The expected output is each line in the data below that includes the string "bowl".

═════ DATA LISTING ═════

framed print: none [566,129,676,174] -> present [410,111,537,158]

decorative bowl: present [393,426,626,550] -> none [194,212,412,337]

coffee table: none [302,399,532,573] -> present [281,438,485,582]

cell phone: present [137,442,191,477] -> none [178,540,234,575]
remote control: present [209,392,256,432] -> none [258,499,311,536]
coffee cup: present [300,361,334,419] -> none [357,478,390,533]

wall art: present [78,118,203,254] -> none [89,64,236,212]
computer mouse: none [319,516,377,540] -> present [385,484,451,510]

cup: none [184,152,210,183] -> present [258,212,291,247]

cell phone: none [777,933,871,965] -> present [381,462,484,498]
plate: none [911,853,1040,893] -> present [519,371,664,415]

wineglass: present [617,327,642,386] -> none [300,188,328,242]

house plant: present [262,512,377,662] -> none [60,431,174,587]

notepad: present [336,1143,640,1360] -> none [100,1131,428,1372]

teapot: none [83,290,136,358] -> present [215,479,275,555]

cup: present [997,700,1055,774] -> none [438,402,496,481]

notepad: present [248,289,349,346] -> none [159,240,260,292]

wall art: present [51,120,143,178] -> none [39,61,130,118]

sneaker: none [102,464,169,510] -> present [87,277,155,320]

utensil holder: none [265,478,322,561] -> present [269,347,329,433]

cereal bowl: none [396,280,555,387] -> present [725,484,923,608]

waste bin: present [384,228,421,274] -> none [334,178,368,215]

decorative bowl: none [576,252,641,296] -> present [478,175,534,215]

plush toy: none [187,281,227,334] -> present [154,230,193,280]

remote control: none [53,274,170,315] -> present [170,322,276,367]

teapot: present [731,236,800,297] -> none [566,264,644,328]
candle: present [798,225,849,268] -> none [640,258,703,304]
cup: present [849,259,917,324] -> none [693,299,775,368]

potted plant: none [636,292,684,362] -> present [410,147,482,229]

═════

(THE COMPLETED TASK)
decorative bowl: present [393,426,626,550] -> none [194,212,412,337]
cereal bowl: none [396,280,555,387] -> present [725,484,923,608]
decorative bowl: none [576,252,641,296] -> present [478,175,534,215]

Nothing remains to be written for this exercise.